Eh, pink waves? Pressley's answer: "Seismic shifts."

Ilhan Omar, elected to Tuesday as the first Muslim woman in Congress, began her acceptance speech in Minnesota with the Islamic salute, "As-salaam alaikum." She told her supporters that she was ahead of them "with many firsts behind my name" The first hijab-bearing woman, she noted, and "the first refugee ever chosen for the convention."

If you are someone who believes in the American dream, it is impossible to follow a speech like that of Pressley or Omar and not feel emotional – about how far we have come and how long it took.

That's why I looked at it, I felt emotional and I hoped I would never feel that way again. Because Pressley and Omar in an ideal universe would not be part of a "pink wave." They would be part of a dynamic and permanent system of lakes and rivers.

I keep thinking about normality and how things become normal. How if we see a lot of something, we begin to think that it is customary. How you see someone who looks like you, whatever they do, can also seem to be something for you.

"You can not be what you do not see," explains A & # 39; Shanti Gholar. Gholar is the political director of Emerge America, an organization that trains Democratic women to stand as a candidate. She told about Shirley Chisholm, the first black woman to be elected for Congress, and how Chisholm inspired other women after her. She told about Stacey Abrams, the first black woman to win this year in the guernarial primaries in Georgia. She lost the general, but will probably inspire the next generation.

When "Wonder Woman" was released last year, I heard stories about women coming in tears from the theater for the blood-curdling feminist glory of everything. I rolled my eyes, but then I went to a screening myself and blistered within 15 minutes, like many of the women around me. It was not the fighting sequences. They were the democratic sequences in the Amazon, where women leaders held authoritative, intelligent discussions about politics and strategy.

I later mentioned the scene to a male friend who had also seen the film, and he did not even remember it. Later he realized that he had taken it as an unimportant filler and used it to get a popcorn filling.
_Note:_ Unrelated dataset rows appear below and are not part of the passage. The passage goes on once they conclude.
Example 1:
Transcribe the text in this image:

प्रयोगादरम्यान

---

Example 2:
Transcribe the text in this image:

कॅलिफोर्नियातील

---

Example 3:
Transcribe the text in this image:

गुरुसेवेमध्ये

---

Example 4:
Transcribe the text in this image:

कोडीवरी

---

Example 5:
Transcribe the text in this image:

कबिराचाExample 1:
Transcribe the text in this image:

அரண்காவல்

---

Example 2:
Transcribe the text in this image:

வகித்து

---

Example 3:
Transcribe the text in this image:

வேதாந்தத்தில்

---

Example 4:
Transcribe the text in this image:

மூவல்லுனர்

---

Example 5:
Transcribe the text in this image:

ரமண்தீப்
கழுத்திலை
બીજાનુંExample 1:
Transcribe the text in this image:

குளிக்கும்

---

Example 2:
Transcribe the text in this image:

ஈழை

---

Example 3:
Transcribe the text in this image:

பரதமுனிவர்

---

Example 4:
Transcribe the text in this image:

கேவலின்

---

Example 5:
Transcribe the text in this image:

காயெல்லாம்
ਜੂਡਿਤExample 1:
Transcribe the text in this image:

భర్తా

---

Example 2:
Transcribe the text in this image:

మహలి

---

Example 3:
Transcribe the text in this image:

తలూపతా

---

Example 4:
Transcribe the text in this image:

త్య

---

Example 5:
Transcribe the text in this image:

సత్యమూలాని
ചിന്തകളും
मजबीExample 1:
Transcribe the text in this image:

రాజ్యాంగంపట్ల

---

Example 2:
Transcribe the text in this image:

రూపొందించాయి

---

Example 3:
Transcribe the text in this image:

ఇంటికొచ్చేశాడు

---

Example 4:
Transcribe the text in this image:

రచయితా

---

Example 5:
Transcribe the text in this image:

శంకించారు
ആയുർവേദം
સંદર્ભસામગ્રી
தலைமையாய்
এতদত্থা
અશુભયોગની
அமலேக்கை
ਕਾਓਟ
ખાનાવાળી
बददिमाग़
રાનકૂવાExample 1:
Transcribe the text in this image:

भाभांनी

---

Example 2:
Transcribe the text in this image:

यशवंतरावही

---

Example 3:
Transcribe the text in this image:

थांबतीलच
I can not wait until the day that I think that photos of newly elected women in a large office next to Wolf Blitzer on a screen are so common that they seem like an excellent time for a popcorn break.

Because the last time is about revolutions, and resistance and waves of every shadow, where the country really needs to go. The point where equal representation is not an explanation, but a yawn.

I can not wait to get bored with all those women.

Monica Hesse is a columnist and writes about gender and its impact on society. For more visit wapo.st/hesse.